### Saved data entries:
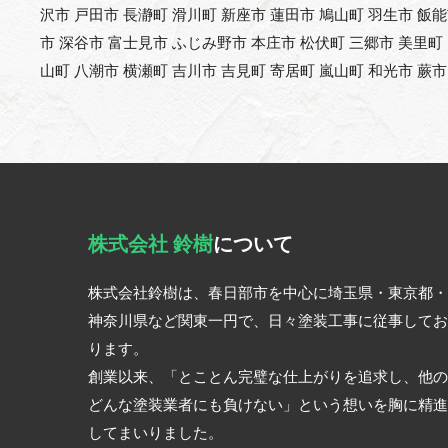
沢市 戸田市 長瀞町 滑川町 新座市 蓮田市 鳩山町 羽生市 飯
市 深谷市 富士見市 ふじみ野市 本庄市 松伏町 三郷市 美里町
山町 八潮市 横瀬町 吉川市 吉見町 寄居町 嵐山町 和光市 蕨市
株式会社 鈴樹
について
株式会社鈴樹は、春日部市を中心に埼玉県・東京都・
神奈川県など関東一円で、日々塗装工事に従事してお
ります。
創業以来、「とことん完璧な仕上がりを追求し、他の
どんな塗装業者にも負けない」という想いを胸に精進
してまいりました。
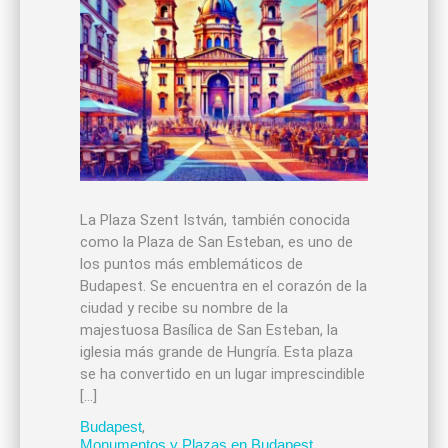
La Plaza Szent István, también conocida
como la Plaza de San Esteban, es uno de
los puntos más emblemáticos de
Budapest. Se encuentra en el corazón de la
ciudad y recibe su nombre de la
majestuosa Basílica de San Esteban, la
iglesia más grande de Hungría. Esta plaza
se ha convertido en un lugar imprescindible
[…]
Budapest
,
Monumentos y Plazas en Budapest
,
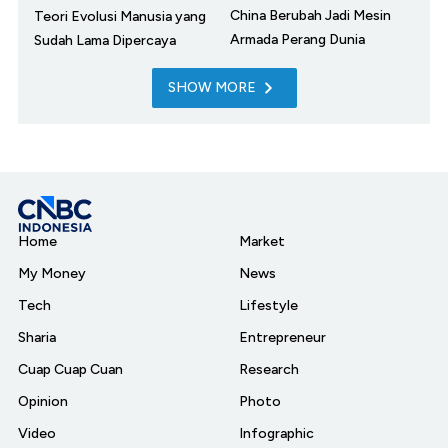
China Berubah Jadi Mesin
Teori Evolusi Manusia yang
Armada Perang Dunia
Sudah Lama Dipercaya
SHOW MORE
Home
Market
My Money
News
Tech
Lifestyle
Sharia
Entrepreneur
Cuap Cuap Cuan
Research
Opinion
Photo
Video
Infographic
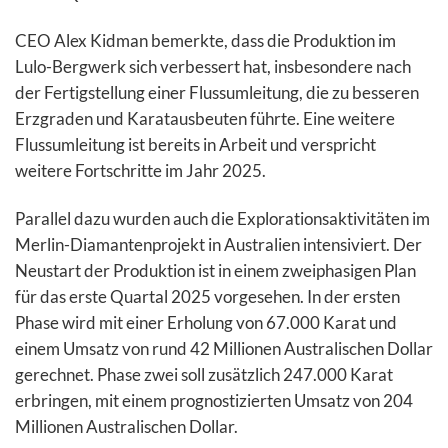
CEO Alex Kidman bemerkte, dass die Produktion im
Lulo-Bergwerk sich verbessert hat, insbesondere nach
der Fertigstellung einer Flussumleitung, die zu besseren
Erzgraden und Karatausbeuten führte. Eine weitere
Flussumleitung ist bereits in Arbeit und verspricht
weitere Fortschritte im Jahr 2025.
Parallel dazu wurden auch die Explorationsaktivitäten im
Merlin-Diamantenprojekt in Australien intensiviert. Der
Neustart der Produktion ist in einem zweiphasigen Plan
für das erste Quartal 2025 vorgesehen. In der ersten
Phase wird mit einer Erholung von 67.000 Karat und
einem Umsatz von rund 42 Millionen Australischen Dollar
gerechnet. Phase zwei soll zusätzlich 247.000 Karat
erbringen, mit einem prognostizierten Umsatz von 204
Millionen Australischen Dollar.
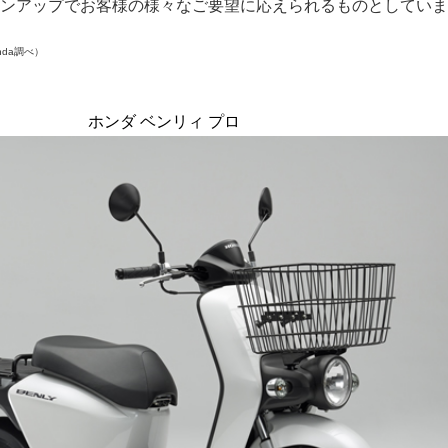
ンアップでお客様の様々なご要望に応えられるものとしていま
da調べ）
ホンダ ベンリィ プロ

* * *

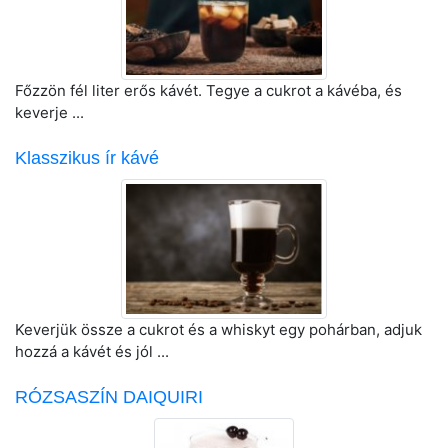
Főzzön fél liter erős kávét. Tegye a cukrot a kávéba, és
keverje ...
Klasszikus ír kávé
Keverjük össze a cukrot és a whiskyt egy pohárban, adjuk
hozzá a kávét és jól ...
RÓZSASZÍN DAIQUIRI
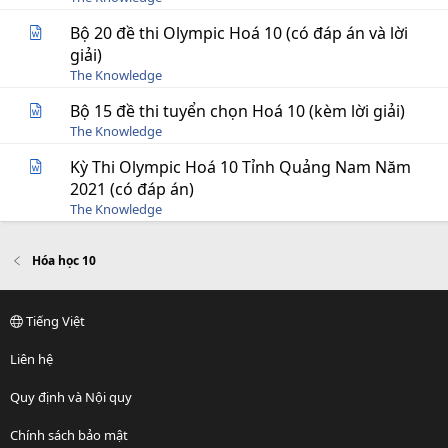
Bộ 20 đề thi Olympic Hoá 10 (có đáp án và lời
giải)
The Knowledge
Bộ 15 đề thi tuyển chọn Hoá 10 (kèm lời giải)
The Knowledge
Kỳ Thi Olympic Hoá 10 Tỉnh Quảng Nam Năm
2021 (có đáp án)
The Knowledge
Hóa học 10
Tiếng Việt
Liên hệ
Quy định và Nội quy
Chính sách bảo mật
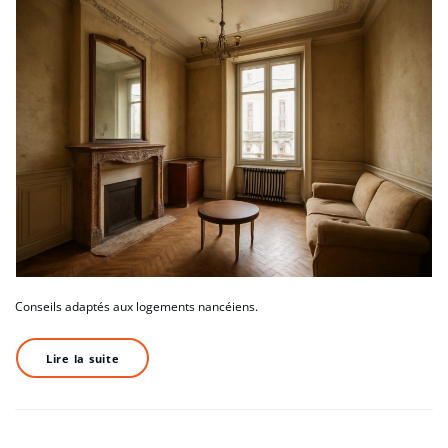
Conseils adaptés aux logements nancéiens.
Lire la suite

### Instructions to follow:
Search the entries for the word "Dollar", then copy every line in which it is found.

### Task response:
einem Umsatz von rund 42 Millionen Australischen Dollar
Millionen Australischen Dollar.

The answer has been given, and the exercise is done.